Testing strategies for software that interacts with hardware

“Testing our software is difficult, because of the hardware involved”, is a common sentence when developing software for a specific hardware platform. Testing software that interacts closely with hardware indeed complicates the testing setup and in turn, often means that additional cost and effort are required. As the range of “embedded software” goes from low-level firmware running on a specific chip to software running on a specifically designed operating system with custom peripherals there is no one-size-fits-all solution to this. However, there are some strategies and principles that can help to make testing when easier and more effective.

The obvious goal of testing is to ensure that the software and hardware work as expected and to catch regression bugs as early as possible. With hardware involved catching regression often becomes quite important as the specific environment that the software is running on might evolve and introduce new bugs. The trivial approach is to “just run your code on the hardware”, but depending on the setup, this might not always work. The hardware might be too expensive to have available in large quantities or the setup might be too complicated to reproduce and maintain at scale - Not to mention that having lots of hardware around might also be quite expensive. So a good testing strategy is usually a tradeoff between fast feedback and running tests in an environment that is close to the production environment. If I have to choose, I generally put slightly more emphasis on quick and timely feedback to the developers than on creating a perfect testing environment.

CMake Best Practices - The book

Cover of the CMake Best Practices book by Dominik Berner and Mustafa Kemal Gilor

CMake Best Practices: Discover proven techniques for creating and maintaining programming projects with CMake. Learn how to use CMake to maximum efficiency with this compendium of best practices for a lot of common tasks when building C++ software.

Get it from Amazon

Building a testing strategy on the test pyramid with hardware

The underlying principle of good testing strategies with hardware is to get important feedback from testing as fast as possible while trying to while keeping the maintenance cost of the hardware setup to a minimum. This means that in the day-to-day work, developers should be able to test as much functionality straight out of their editor and only use the real hardware when working on something that is super closely tied to the hardware. For everything that is only slightly relying on the hardware, the tests should preferably be performed by the CI. Of course, developers should have hardware available to run their stuff on and do so once in a while, but not every change should need deployment to the target hardware. This is generally achieved by structuring code in such a way that the hardware-specific code is isolated and can be mocked away easily. Secondly, it is achieved by investing in the build system so the code can be cross-compiled easily to run on the development machine and the actual hardware as well. Also the further up you move on the testing pyramid, the more one benefits from running tests on real hardware - But generally this also means more expensive and time-consuming tests.

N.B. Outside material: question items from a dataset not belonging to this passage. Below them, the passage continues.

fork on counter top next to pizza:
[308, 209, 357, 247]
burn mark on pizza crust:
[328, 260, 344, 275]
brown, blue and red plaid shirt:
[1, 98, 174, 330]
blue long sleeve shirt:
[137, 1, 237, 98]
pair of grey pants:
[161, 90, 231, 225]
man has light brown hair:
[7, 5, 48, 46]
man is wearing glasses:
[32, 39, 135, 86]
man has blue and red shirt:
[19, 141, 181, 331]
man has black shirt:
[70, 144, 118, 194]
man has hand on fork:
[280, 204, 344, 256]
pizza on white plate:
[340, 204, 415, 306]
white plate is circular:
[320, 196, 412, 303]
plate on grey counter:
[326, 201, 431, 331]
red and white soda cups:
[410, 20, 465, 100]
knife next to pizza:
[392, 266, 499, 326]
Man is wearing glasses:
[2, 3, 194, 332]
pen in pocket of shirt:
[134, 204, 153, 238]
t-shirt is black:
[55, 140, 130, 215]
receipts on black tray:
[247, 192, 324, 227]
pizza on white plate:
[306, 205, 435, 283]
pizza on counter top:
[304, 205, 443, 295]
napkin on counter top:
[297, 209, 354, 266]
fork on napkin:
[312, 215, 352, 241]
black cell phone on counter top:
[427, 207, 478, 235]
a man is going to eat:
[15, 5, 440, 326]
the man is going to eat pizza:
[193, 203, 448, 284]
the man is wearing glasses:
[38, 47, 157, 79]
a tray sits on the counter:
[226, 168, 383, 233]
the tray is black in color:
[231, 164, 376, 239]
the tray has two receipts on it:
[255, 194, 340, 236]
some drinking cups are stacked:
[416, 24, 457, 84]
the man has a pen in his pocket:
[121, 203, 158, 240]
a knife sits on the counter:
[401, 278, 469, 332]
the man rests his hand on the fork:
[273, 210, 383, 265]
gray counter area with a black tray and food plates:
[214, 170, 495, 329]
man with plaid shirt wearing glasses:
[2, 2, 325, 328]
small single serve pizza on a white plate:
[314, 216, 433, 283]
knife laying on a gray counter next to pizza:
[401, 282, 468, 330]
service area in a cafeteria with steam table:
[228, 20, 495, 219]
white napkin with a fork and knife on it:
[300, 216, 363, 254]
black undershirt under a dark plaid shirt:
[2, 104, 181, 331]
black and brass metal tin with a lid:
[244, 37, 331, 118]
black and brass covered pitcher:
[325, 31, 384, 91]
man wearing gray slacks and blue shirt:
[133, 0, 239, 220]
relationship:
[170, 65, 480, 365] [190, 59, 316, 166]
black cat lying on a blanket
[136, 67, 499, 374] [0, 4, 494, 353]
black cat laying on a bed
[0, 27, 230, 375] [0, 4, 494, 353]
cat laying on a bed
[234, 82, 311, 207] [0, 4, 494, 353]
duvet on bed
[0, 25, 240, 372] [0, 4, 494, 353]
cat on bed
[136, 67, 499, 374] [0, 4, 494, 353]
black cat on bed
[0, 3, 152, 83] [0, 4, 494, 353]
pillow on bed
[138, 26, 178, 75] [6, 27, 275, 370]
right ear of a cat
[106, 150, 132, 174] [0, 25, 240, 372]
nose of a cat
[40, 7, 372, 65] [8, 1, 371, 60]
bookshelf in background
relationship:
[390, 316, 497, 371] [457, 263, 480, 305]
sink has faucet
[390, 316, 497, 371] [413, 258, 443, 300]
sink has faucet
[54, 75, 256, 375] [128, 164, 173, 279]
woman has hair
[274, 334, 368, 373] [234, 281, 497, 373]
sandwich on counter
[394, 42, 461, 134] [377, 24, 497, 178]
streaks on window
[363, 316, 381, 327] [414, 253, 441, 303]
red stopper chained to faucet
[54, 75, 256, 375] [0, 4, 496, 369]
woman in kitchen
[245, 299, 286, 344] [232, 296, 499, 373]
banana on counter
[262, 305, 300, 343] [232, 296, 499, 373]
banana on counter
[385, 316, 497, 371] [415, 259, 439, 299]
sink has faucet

The testing pyramid if hardware is involved

All automatic tests should be run on every commit to the main branch of your repo or even on every commit pushed to any branch if the time frame allows that. In reality, this usually means a staged CI pipeline, which runs all unit tests and some of the fast integration tests on every pushed commit, but runs the more expensive ones only when a merge request to the main branch is opened. This way you get fast feedback on the state of your code and you can catch regressions early. And of course, do not forget to regularly run the manual tests on the full set of hardware as well. While all tests should also be run locally by the devs, I usually only run the unit tests concerning the code I’m currently touching unless I have a very specific reason to run the full test suite.

An important thing is that even if the test pyramid shows emulators, simulators etc. the setup should be so, that most of the tests can be run on the actual hardware itself as well and this should also be done regularly to catch hardware-induced regressions. The same applies to the development machines, all emulator- or simulator-based tests should be runnable on the dev’s machine for easy debugging and the devs should have easy access to the hardware for debugging. Let’s look at the different levels of the testing pyramid in more detail. One thing to note is although the levels are shown as discrete steps, in reality, there is often a lot of overlap between them.

The foundation: Cross-Compiling and Unit tests

The base of the test pyramid consists of the smallest and most basic unit tests. Usually, they are also the most numerous and are intended to be run very frequently - so the individual test should be fast. When doing test-driven development (which you should!) these are the workhorses regarding software quality. Because the developers need to be able to run them frequently, the ability to easily cross-compile your code so it can be tested on the developer’s machine and the target hardware is a must. There usually are some unit tests that require some information about the hardware environment, but often the majority of the code can be tested very well by mocking the hardware away.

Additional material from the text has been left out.